[Some rows]
— START —
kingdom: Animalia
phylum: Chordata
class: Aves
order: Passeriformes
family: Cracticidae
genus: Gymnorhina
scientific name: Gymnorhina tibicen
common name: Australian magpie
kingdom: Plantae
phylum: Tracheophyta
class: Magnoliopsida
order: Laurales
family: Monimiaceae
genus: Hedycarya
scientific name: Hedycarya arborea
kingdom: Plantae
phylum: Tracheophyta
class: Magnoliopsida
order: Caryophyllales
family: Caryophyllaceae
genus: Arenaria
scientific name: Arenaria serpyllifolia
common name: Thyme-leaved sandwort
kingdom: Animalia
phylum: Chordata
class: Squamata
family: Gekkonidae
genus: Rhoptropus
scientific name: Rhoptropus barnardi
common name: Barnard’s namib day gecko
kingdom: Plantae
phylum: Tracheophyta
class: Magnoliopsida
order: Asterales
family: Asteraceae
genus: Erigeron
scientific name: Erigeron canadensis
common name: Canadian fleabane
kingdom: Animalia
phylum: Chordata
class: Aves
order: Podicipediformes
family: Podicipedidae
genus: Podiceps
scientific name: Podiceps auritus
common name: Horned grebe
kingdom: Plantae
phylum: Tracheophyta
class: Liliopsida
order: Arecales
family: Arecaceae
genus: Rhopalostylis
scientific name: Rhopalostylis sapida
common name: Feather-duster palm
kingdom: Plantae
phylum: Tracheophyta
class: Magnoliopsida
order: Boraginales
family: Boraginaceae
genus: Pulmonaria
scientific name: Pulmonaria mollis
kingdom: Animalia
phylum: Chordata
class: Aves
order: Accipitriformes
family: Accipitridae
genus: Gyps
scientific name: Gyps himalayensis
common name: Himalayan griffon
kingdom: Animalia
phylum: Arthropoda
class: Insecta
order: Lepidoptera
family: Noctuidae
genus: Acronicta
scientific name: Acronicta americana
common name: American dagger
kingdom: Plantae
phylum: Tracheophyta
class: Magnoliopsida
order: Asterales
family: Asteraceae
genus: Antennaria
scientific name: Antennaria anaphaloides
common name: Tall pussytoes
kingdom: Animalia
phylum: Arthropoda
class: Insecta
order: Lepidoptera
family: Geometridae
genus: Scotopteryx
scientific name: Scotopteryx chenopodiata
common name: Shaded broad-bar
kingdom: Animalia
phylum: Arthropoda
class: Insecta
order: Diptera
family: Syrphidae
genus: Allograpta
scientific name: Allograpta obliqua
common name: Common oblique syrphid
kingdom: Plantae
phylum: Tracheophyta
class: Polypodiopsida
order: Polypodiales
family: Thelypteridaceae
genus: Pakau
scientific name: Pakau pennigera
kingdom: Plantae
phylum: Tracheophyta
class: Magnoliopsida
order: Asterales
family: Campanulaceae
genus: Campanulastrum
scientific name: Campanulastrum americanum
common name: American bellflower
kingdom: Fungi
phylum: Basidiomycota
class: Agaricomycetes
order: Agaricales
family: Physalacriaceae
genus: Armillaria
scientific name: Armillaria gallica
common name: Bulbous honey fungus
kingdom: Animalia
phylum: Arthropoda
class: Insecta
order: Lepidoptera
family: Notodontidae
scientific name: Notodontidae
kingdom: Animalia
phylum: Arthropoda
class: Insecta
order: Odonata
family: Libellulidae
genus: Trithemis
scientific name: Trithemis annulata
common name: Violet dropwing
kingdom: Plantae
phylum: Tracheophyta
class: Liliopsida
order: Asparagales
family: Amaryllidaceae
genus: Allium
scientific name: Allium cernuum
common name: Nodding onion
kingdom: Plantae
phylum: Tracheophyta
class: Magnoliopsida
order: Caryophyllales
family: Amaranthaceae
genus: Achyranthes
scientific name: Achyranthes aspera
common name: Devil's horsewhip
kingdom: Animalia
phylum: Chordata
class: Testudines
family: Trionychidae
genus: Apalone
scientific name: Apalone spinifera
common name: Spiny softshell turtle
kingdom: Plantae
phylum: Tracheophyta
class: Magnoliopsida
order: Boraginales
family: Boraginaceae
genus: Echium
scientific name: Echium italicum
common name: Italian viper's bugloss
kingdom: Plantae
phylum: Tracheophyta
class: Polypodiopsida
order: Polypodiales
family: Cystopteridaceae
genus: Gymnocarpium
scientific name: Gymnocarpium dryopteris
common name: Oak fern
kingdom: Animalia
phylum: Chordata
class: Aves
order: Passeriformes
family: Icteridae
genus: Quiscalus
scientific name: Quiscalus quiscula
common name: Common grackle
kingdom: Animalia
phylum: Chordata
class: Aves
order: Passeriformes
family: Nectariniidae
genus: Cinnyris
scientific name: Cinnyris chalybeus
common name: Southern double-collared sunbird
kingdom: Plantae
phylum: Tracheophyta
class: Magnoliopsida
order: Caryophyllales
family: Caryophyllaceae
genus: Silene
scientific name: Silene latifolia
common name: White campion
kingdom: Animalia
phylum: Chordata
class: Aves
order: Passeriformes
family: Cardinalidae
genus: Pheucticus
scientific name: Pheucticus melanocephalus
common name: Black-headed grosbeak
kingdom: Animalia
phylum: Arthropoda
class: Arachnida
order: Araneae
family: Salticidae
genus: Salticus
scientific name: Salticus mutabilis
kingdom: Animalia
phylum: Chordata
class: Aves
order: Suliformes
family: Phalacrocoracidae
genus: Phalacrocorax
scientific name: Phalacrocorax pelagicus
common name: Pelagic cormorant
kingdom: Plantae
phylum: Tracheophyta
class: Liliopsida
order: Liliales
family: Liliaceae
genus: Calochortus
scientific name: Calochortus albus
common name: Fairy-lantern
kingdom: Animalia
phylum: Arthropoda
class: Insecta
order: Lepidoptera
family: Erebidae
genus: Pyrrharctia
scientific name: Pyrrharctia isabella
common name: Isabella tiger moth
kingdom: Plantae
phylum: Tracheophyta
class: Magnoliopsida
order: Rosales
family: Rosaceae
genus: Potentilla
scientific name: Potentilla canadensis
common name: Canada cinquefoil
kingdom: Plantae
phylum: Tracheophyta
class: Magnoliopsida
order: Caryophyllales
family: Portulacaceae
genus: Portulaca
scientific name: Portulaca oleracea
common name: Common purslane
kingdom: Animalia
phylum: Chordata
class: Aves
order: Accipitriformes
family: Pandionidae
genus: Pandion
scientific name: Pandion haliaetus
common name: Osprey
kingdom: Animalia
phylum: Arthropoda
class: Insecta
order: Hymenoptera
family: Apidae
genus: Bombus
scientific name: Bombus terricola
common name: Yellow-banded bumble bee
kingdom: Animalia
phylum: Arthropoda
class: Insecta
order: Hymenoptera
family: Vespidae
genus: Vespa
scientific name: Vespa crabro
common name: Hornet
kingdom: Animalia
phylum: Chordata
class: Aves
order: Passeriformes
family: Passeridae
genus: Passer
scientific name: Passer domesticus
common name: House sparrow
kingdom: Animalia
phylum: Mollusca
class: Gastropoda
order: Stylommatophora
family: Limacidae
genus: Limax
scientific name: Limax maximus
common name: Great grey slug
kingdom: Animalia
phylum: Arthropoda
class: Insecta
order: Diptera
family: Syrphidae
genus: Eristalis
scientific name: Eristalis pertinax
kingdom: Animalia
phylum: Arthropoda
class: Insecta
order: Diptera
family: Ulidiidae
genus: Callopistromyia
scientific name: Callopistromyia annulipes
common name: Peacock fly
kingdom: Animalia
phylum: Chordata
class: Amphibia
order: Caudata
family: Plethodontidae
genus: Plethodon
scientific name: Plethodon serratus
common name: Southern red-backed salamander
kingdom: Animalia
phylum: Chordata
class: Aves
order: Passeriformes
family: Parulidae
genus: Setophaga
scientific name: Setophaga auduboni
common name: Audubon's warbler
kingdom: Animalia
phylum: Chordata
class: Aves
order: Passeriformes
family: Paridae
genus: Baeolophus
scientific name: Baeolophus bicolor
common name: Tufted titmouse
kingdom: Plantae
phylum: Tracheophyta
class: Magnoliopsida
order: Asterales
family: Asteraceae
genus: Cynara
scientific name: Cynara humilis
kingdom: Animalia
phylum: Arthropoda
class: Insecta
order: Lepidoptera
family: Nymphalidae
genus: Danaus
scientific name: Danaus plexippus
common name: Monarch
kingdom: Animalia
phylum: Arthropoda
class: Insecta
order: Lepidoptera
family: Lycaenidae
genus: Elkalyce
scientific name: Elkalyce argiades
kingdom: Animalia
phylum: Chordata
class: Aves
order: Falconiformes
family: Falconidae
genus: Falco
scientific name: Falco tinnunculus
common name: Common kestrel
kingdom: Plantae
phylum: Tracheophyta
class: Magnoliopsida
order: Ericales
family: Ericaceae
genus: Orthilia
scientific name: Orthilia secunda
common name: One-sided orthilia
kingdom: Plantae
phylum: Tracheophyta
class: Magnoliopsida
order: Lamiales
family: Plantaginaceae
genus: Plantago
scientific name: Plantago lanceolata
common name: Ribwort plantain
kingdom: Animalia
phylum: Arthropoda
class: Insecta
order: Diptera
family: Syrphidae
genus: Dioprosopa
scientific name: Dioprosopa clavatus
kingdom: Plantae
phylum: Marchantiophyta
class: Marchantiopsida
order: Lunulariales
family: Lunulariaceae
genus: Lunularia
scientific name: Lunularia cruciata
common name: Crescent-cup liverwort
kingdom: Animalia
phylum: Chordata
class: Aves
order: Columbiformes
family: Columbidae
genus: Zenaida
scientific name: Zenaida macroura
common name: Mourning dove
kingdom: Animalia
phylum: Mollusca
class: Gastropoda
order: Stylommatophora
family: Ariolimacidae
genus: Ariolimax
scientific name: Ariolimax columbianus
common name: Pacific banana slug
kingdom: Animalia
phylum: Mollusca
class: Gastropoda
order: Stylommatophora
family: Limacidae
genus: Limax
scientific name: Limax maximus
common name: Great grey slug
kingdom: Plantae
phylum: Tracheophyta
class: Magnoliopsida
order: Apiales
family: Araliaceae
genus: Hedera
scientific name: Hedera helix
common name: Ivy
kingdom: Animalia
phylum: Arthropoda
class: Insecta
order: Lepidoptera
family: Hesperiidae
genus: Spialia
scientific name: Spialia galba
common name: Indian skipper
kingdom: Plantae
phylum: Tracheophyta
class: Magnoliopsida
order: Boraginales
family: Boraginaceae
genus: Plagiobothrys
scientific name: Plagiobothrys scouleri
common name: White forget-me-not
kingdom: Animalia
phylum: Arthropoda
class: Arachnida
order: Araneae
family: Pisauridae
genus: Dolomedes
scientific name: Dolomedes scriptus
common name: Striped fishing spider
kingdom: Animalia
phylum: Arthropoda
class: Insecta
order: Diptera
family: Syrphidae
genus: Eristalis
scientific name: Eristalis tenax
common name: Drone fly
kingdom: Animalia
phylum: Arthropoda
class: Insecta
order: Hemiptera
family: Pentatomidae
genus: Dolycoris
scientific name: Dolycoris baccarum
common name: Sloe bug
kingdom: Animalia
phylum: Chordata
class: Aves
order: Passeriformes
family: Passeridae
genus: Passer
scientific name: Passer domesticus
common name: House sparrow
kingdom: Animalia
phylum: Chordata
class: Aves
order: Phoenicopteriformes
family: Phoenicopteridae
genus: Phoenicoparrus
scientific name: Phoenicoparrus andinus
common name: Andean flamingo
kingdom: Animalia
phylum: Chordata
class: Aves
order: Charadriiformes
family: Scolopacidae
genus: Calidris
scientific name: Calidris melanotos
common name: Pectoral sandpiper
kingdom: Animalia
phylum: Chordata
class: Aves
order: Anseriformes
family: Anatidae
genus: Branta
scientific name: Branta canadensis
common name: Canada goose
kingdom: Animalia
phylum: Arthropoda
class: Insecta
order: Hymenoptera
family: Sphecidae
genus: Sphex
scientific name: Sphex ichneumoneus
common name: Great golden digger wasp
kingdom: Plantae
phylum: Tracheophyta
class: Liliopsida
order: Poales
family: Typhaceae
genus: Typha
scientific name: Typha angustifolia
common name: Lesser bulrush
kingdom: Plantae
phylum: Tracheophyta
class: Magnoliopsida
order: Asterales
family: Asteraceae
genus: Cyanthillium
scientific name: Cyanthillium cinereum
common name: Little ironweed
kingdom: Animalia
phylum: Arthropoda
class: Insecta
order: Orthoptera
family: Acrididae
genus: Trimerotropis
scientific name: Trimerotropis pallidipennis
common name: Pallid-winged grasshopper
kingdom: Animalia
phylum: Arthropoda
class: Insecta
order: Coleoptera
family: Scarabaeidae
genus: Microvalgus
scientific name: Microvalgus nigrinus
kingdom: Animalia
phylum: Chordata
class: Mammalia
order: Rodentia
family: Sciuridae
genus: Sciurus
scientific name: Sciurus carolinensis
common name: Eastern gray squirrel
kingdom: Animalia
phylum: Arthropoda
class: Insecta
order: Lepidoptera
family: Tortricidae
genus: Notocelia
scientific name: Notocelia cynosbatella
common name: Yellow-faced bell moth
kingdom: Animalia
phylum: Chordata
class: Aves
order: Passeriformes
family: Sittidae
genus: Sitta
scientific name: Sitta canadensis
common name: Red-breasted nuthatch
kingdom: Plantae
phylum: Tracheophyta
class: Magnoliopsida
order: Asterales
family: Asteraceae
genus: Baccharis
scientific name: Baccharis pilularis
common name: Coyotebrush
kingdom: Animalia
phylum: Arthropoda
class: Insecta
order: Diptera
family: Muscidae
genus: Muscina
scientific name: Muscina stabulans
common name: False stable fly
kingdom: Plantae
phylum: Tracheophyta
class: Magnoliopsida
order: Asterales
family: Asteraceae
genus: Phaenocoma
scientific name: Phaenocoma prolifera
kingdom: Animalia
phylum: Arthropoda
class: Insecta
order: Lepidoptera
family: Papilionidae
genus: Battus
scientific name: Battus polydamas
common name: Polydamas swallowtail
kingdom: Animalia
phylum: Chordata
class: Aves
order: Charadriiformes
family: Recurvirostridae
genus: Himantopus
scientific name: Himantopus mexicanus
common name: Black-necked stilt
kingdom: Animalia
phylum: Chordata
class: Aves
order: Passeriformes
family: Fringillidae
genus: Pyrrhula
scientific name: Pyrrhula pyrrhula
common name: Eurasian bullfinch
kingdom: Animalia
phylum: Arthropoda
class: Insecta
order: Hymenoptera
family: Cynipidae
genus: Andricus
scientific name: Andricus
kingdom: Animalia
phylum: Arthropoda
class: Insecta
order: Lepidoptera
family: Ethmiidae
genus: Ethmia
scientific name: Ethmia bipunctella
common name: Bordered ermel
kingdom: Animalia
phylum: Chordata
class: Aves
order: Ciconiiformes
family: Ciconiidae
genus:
— END —
Copy everything from the line containing "scientific name: Sitta canadensis" down to the last line of the rows, leaving each line unchanged.

TASK ANSWER.
scientific name: Sitta canadensis
common name: Red-breasted nuthatch
kingdom: Plantae
phylum: Tracheophyta
class: Magnoliopsida
order: Asterales
family: Asteraceae
genus: Baccharis
scientific name: Baccharis pilularis
common name: Coyotebrush
kingdom: Animalia
phylum: Arthropoda
class: Insecta
order: Diptera
family: Muscidae
genus: Muscina
scientific name: Muscina stabulans
common name: False stable fly
kingdom: Plantae
phylum: Tracheophyta
class: Magnoliopsida
order: Asterales
family: Asteraceae
genus: Phaenocoma
scientific name: Phaenocoma prolifera
kingdom: Animalia
phylum: Arthropoda
class: Insecta
order: Lepidoptera
family: Papilionidae
genus: Battus
scientific name: Battus polydamas
common name: Polydamas swallowtail
kingdom: Animalia
phylum: Chordata
class: Aves
order: Charadriiformes
family: Recurvirostridae
genus: Himantopus
scientific name: Himantopus mexicanus
common name: Black-necked stilt
kingdom: Animalia
phylum: Chordata
class: Aves
order: Passeriformes
family: Fringillidae
genus: Pyrrhula
scientific name: Pyrrhula pyrrhula
common name: Eurasian bullfinch
kingdom: Animalia
phylum: Arthropoda
class: Insecta
order: Hymenoptera
family: Cynipidae
genus: Andricus
scientific name: Andricus
kingdom: Animalia
phylum: Arthropoda
class: Insecta
order: Lepidoptera
family: Ethmiidae
genus: Ethmia
scientific name: Ethmia bipunctella
common name: Bordered ermel
kingdom: Animalia
phylum: Chordata
class: Aves
order: Ciconiiformes
family: Ciconiidae
genus:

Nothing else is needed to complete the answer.